When export register number is 31, export is disabled.
The respective components of the resultant vector of the executed instruction, enabled by the vector/scalar write-mask, will be written to the export register, so consecutively executed instructions may alter only required export register components.
To use relative addressing:
- Bit "export relative addressing enable" needs to be set.
- Bitfield "address register select" selected to the required address register.
export write index = A0.c + export write index
The vertex export index 0 seems to be dedicated solely to the gl_Position.
There are 4 relative base address registers (A0.xyzw). The ARL (address register load, rA floored) and ARR (address register load, rA rounded) vector operations are altering content of the address registers, so that each component of source register rA.xyzw represents the corresponding address register. The ARA (address register addition) adds 2 address register components together, so that A0 = (A0.x + A0.z, A0.y + A0.w, A0.x + A0.z, A0.y + A0.w).
Destination vector register write mask enables write to the address register component, the actual destination vector register isn't getting affected (like nv30). The address register value can be negative.
Note on ARR/ARL/ARA instructions: the destination vector register (rD) should be even value, otherwise address register isn't updated.
Note on a bit 120: when it is set, the fetched address register is overridden as A0.xyzw = (0.0f, 0.0f, 0.0f, 0.0f).
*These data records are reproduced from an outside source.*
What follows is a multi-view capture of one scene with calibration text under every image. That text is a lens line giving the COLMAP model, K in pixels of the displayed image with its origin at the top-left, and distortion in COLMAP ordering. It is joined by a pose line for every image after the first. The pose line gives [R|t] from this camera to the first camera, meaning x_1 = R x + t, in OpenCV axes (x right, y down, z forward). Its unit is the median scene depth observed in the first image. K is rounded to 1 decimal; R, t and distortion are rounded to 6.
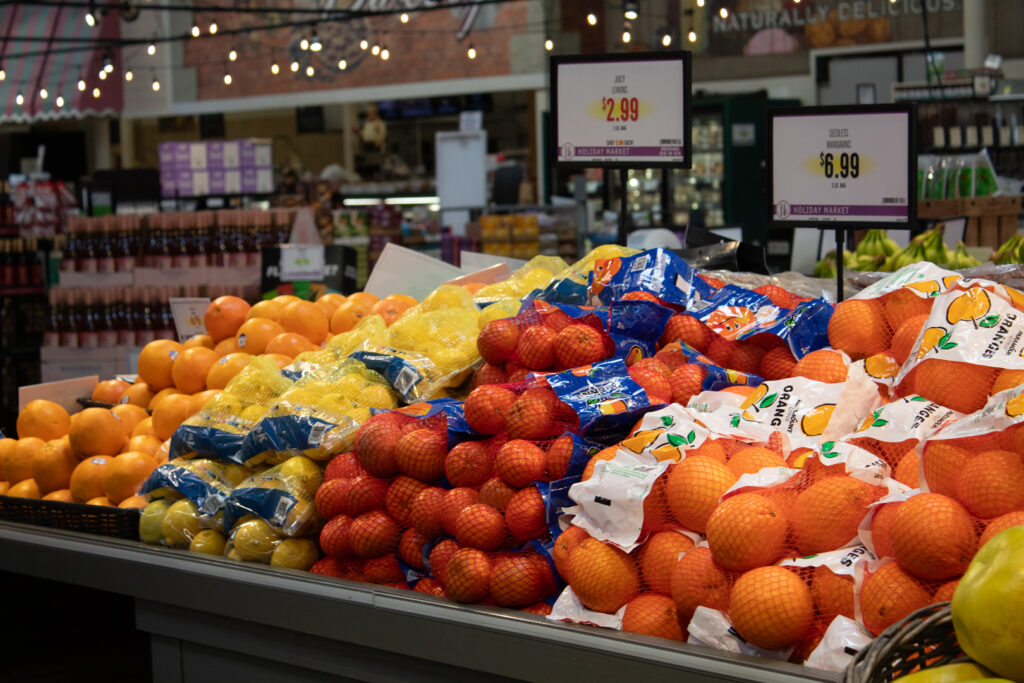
lens RADIAL K [[2421.8, 0, 512.4], [0, 2421.8, 341.3], [0, 0, 1]] dist [0.062578, 0.000000]
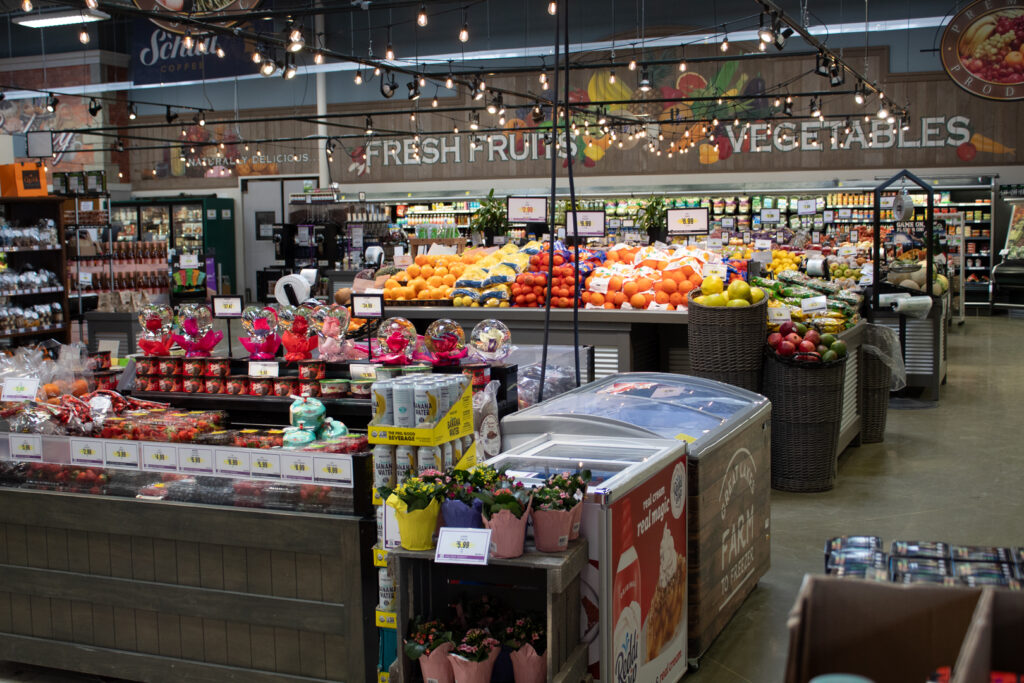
lens RADIAL K [[1297.8, 0, 512.1], [0, 1297.8, 343.5], [0, 0, 1]] dist [0.023869, 0.000000]
pose [[0.906938, -0.024154, 0.420570, -0.228596], [0.019025, 0.999685, 0.016387, 0.024660], [-0.420834, -0.006860, 0.907112, -0.256816]]
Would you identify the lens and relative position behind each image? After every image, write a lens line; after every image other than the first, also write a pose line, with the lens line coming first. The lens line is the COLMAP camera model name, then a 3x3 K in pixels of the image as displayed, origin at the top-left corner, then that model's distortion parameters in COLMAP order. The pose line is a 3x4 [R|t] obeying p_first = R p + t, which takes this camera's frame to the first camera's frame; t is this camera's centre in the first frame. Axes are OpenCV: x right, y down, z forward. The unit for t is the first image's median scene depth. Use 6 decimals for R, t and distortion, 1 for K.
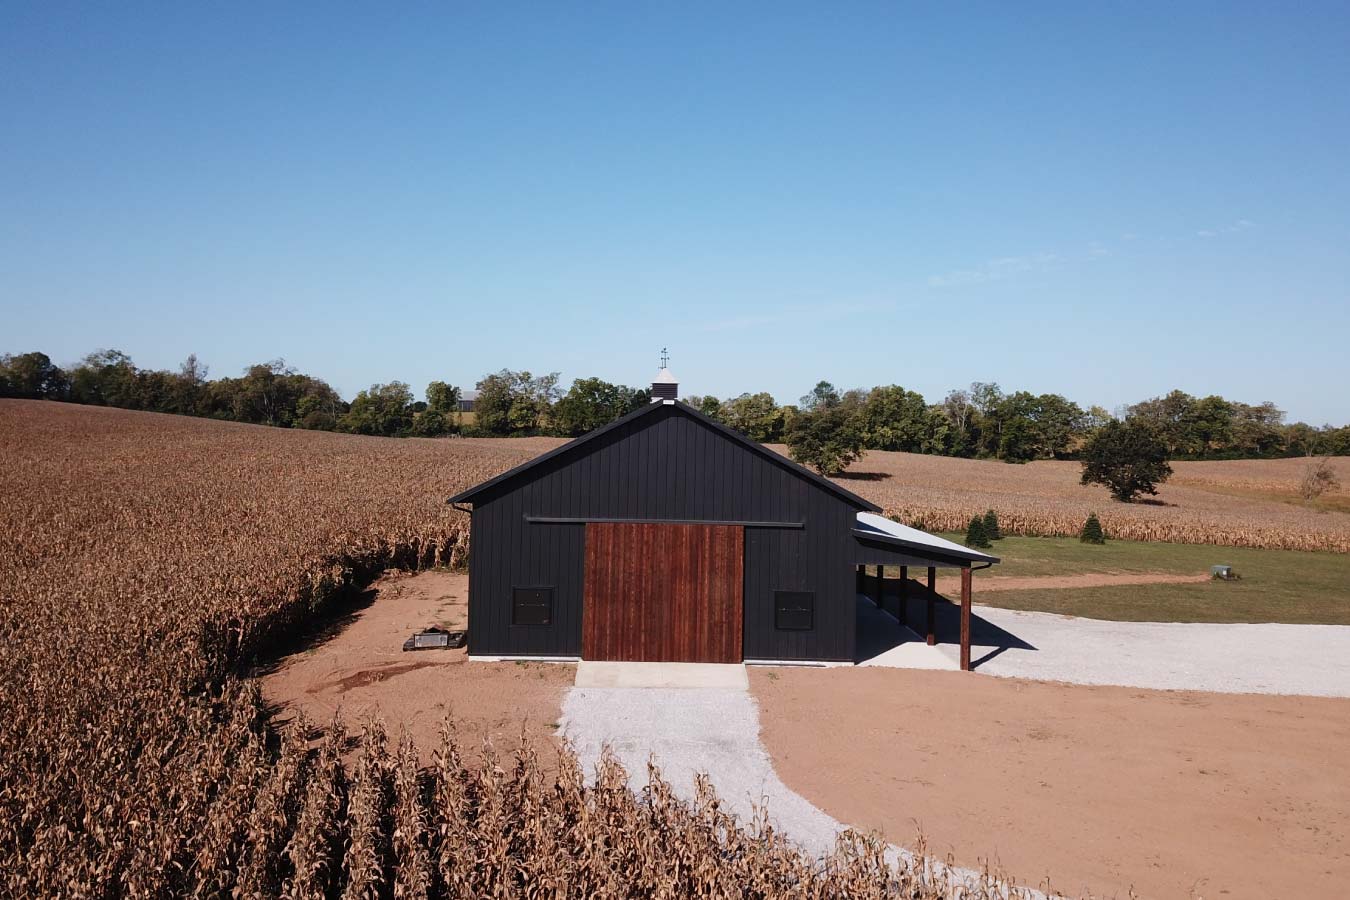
lens RADIAL K [[1208.8, 0, 661.9], [0, 1208.8, 406.1], [0, 0, 1]] dist [0.008880, -0.016704]
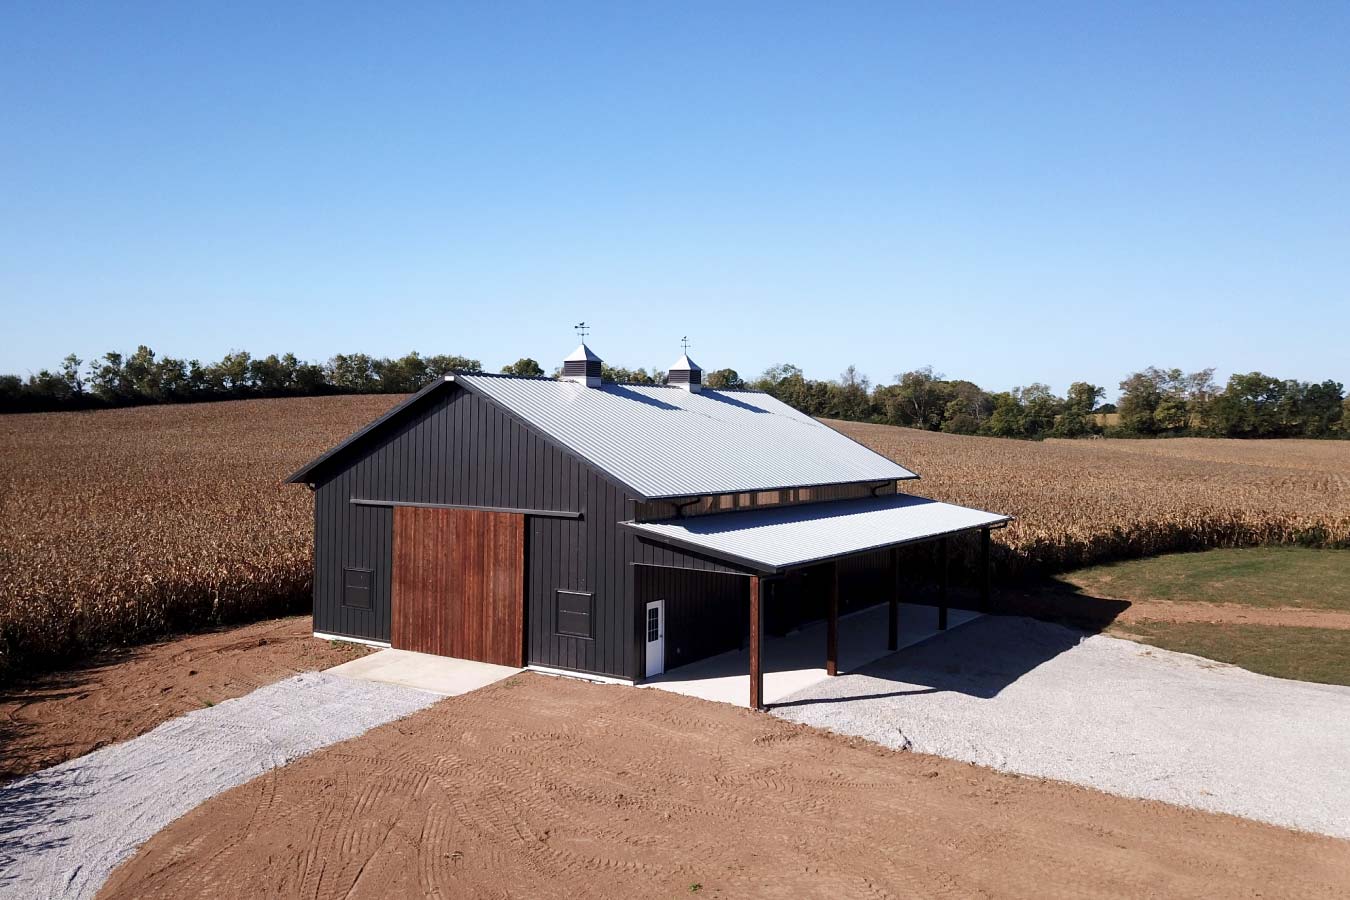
lens RADIAL K [[1140.9, 0, 585.8], [0, 1140.9, 427.0], [0, 0, 1]] dist [-0.033692, 0.045010]
pose [[0.826661, -0.010883, -0.562595, 0.575771], [0.019281, 0.999774, 0.008991, 0.028067], [0.562370, -0.018280, 0.826684, 0.332709]]
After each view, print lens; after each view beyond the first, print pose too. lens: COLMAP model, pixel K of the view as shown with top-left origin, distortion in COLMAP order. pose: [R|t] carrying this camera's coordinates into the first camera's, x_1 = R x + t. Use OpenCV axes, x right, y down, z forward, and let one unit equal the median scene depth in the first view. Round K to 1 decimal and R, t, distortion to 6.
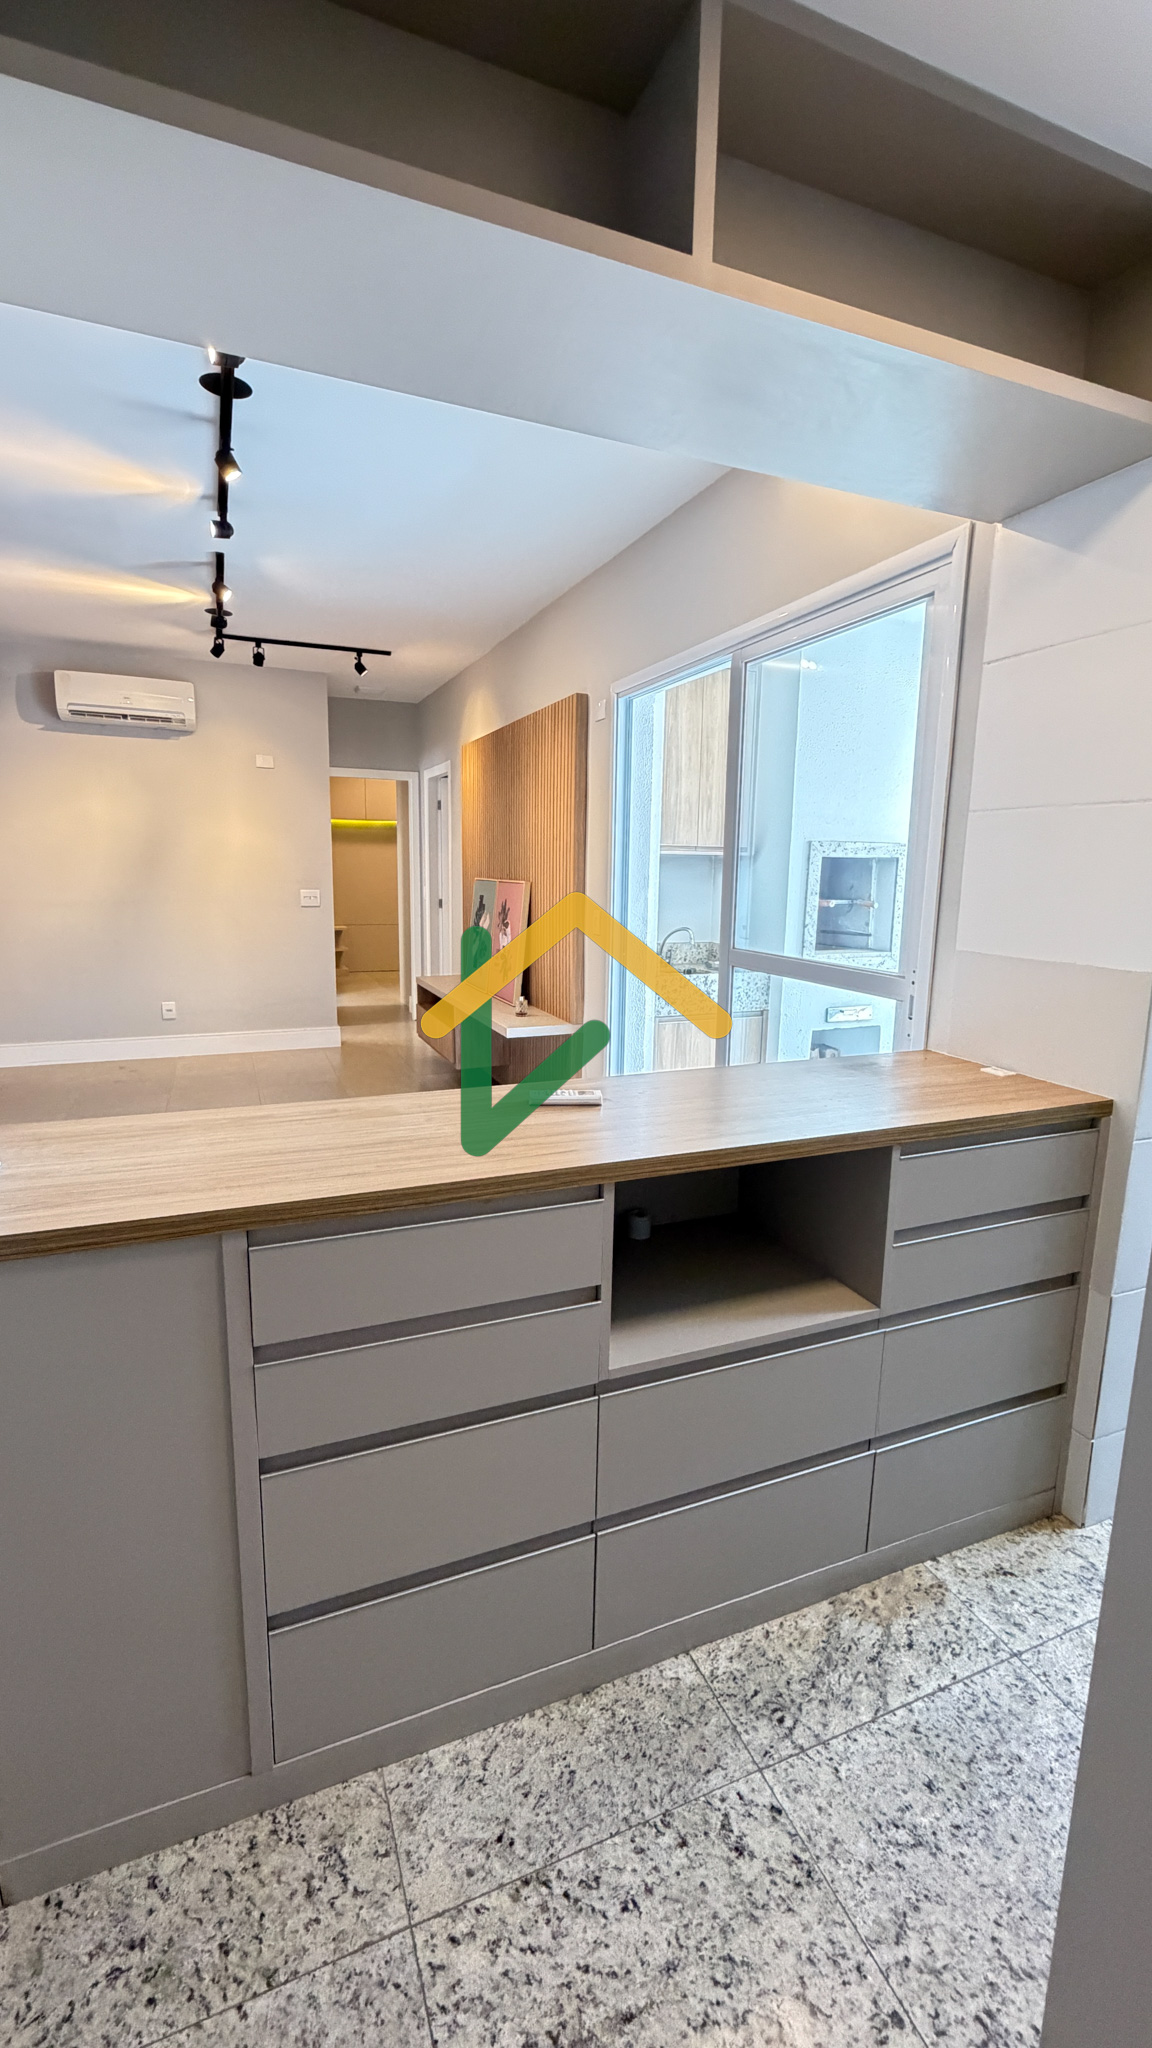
lens RADIAL K [[872.8, 0, 579.2], [0, 872.8, 1017.2], [0, 0, 1]] dist [-0.002592, 0.000434]
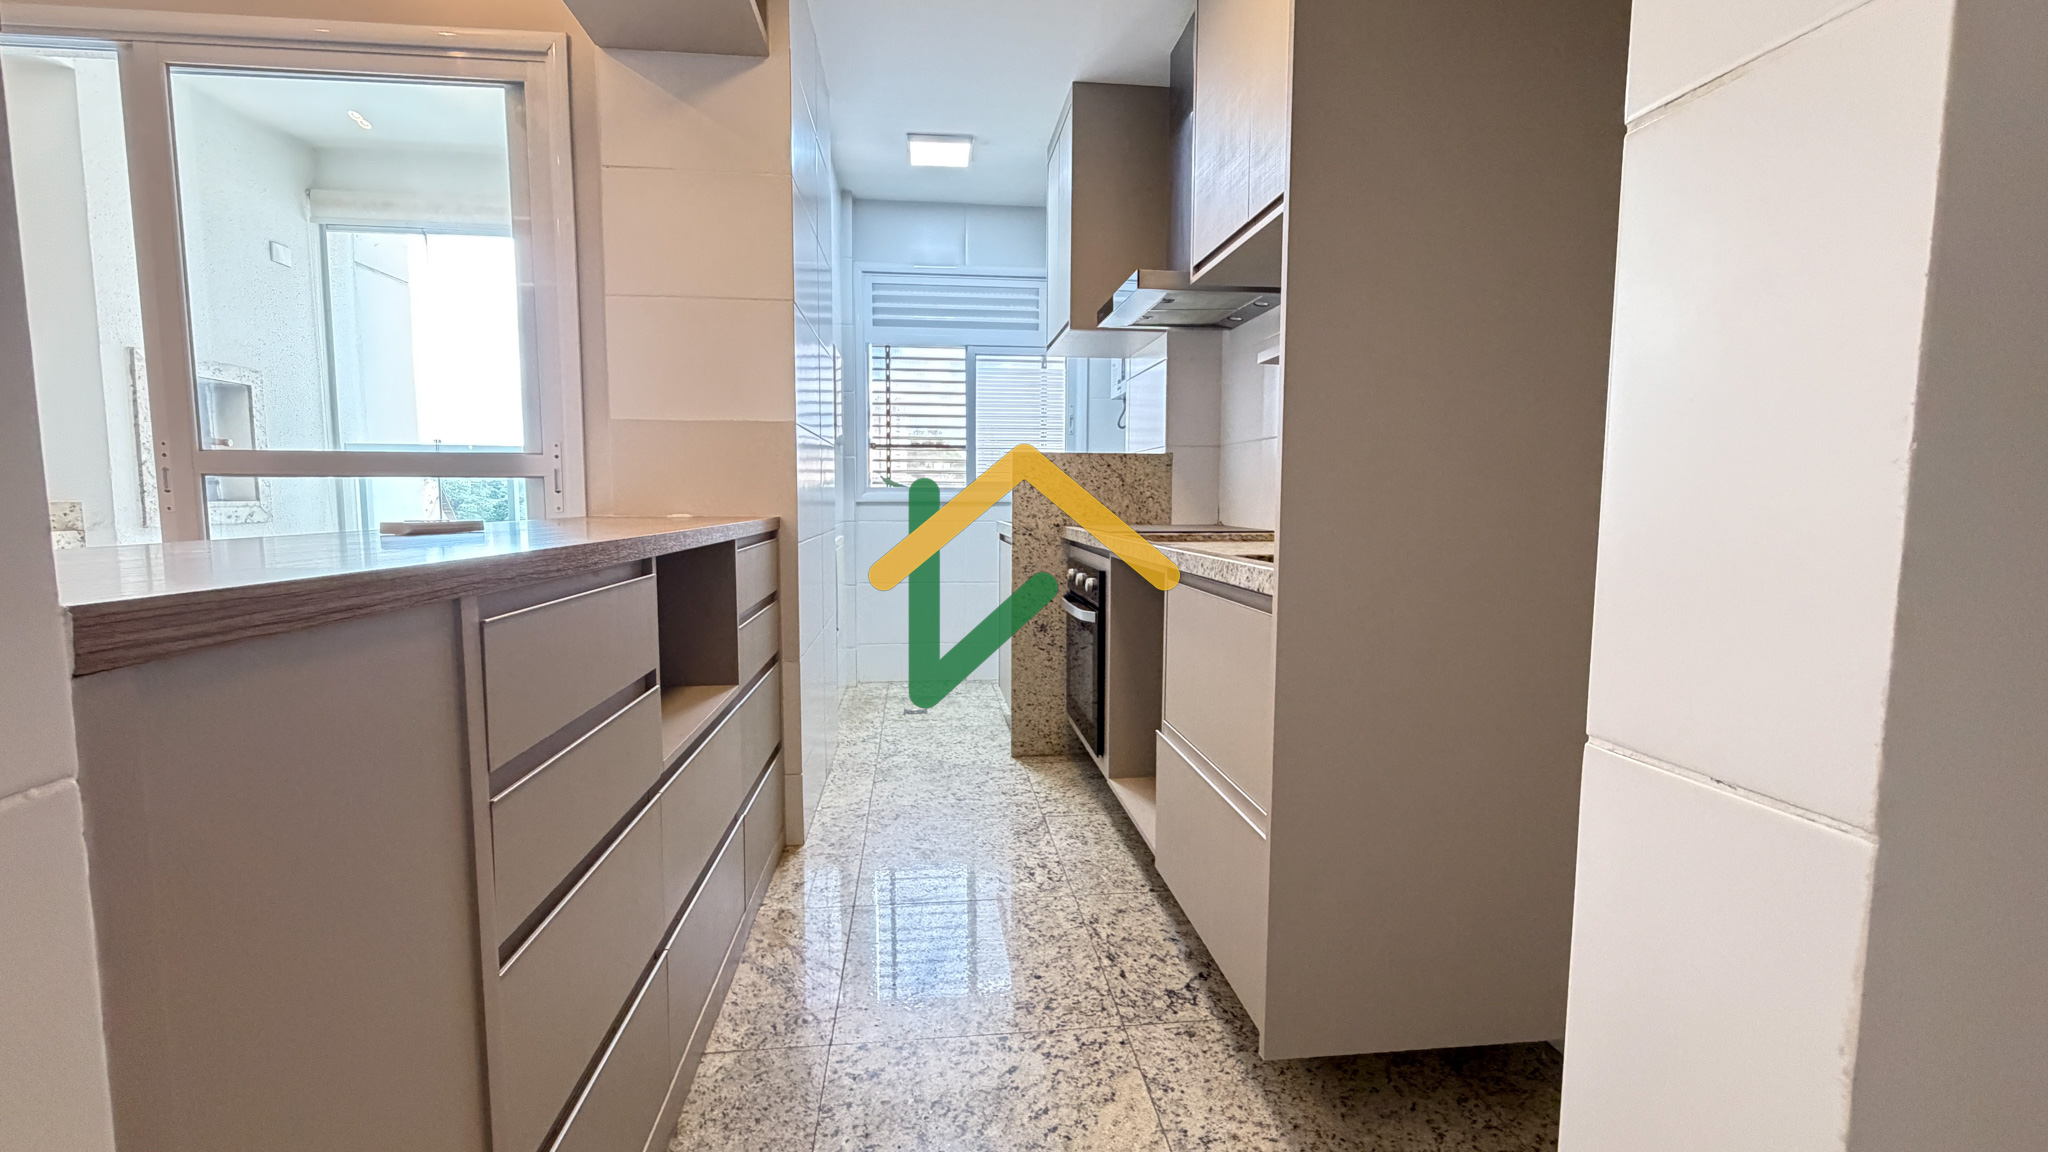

Address register select | Component |
---|---|
0 | A0.x |
1 | A0.y |
2 | A0.z |
3 | A0.w |
Address register A0.xyzw can be pushed/popped to the stack with a PUSHA/POPA scalar and vector operations. Simultaneous and identical scalar-vector push/pop operation within one instruction results into only one push/pop actually being performed, while simultaneous and non-identical into the no-op.
To multiplex source register rA/rB/rC to constant, its type needs to be set to "constant" and bitfield "constant fetch index" (in range of 0..1023) pointed to the required constant.
To use relative addressing:
- Bit "constant relative addressing enable" needs to be set.
- Bitfield "address register select" selected to the required address register.
Since the range of "constant fetch index" is 0..1023, the valid address register range is -1023..1023.
When constant index is out of range, the fetched constant value is assigned to vec4(0.0f, 0.0f, 0.0f, 0.0f) if fetched constant index > 1023 and to constant[1] if fetched constant index < 0.
fetched constant index = A0.c + constant fetch index
To multiplex source register rA/rB/rC to attribute, its type needs to be set to "attribute" and bitfield "attribute fetch index" pointed to the required vertex attribute.
To use relative addressing:
- Bit "attribute relative addressing enable" needs to be set.
- Bitfield "address register select" selected to the required address register.
fetched attribute index = A0.c + attribute fetch index
Scalars BRA operation is used to jump to an arbitrary instruction. Following nouveau terminology, an argument of the BRA operation is the destination instruction ID (IADDR), it is embedded into the rC swizzle bitfield.
Branching is performed only if the instruction predicate test is positive. So use of "predicate - *" bits is mandatory for the branching instruction.
Scalar instructions CAL and RET are used for the function calling and returning. Function call is essentially a branching operation with an instruction pointer being pushed to the stack. Return from the function is a branching to the address popped from the stack. Requirement of the predicate use is the same as for branching operation for both of CAL and RET operations, CAL's IADDR is embedded to the rC swizzle as well.
Stack is shared by the PUSHA/POPA and CAL/RET operations. Maximum depth of the stack is 8.
If bit "saturate result" is set, both vector and scalar operation results are clamped to [0.0f - 1.0f].